2 minute read
3 May 2016
9:00 am

NPA has chance to redeem itself

The Zuma case offers the NPA an opportunity to redeem itself.

FILE PICTURE: Deputy Public Works Minister and SACP deputy general secretary Jeremy Cronin. Picture by Michel Bega

South African Communist Party deputy general secretary Jeremy Cronin, who is also deputy Public Works Minister, is correct in his call for the reinstatement of corruption charges against President Jacob Zuma.

The charges relate to Zuma’s alleged involvement in the country’s multibillion-rand arms deal.
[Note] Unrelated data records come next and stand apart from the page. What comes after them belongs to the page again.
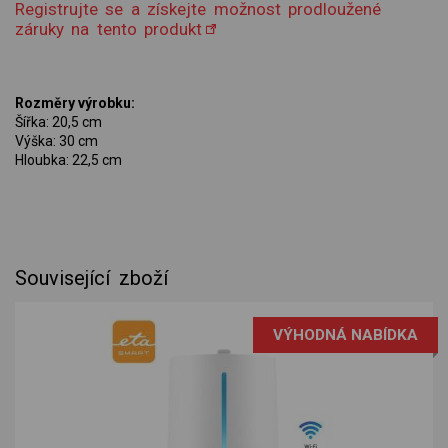
Registrujte se a získejte možnost prodloužené
záruky na tento produkt
Rozměry výrobku:
Šířka: 20,5 cm
Výška: 30 cm
Hloubka: 22,5 cm
Související zboží
VÝHODNÁ NABÍDKA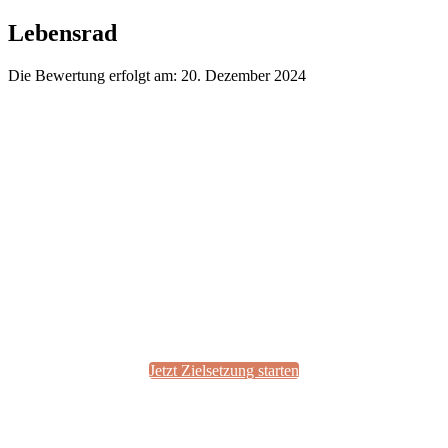
Zum
Lebensrad
Inhalt
wechseln
Die Bewertung erfolgt am:
20. Dezember 2024
Dein Fahrplan für 2025
beginnt hier
Jetzt deine Ziele mit einem Schritt für Schritt
Plan definieren, planen und erreichen!
Jetzt Zielsetzung starten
Zuma’s former financial adviser, Schabir Shaik, was found guilty of fraud and corruption by the KwaZuluNatal High Court in June 2005 and sentenced to 15 years in jail for trying to solicit a bribe for Zuma from a French arms company involved in the deal.

Last week, the high court in Pretoria ruled it was irrational for the then national director of public prosecutions, Mokotedi Mpshe, to withdraw the charges in 2009.

The high court ruling came shortly after the Constitutional Court had ruled that Zuma had violated the constitution after failing to comply with Public Protector Thuli Madonsela’s remedial action on money spent at his Nkandla homestead. Zuma has himself been demanding a chance to have his day in court to clear his name.

Appearing in court and answering to the nearly 800 charges offers him such an opportunity to once and for all put to rest a matter that has haunted him for years. There are so many dark clouds hanging over Zuma’s head.

His relationship with the controversial Gupta family among them. Zuma cannot allow any more controversies to inflict further damage to his already tarnished image, that of his party and that of the country.

It will be unwise for the National Prosecuting Authority (NPA) to appeal the North Gauteng High Court’s ruling which was so damning – it is unlikely another court will reach a different conclusion. Sadly, the NPA has not covered itself in glory.

Obsession with ruling party politics has left the NPA’s integrity in tatters. The organisation’s reputation has been damaged to the extent that ordinary South Africans no longer have confidence in the institution’s ability to prosecute without fear, favour or prejudice.

The Zuma case offers the NPA an opportunity to redeem itself. To achieve this, the organisation will have to demonstrate its commitment to treat all citizens equally before the law, including SA’s most powerful man.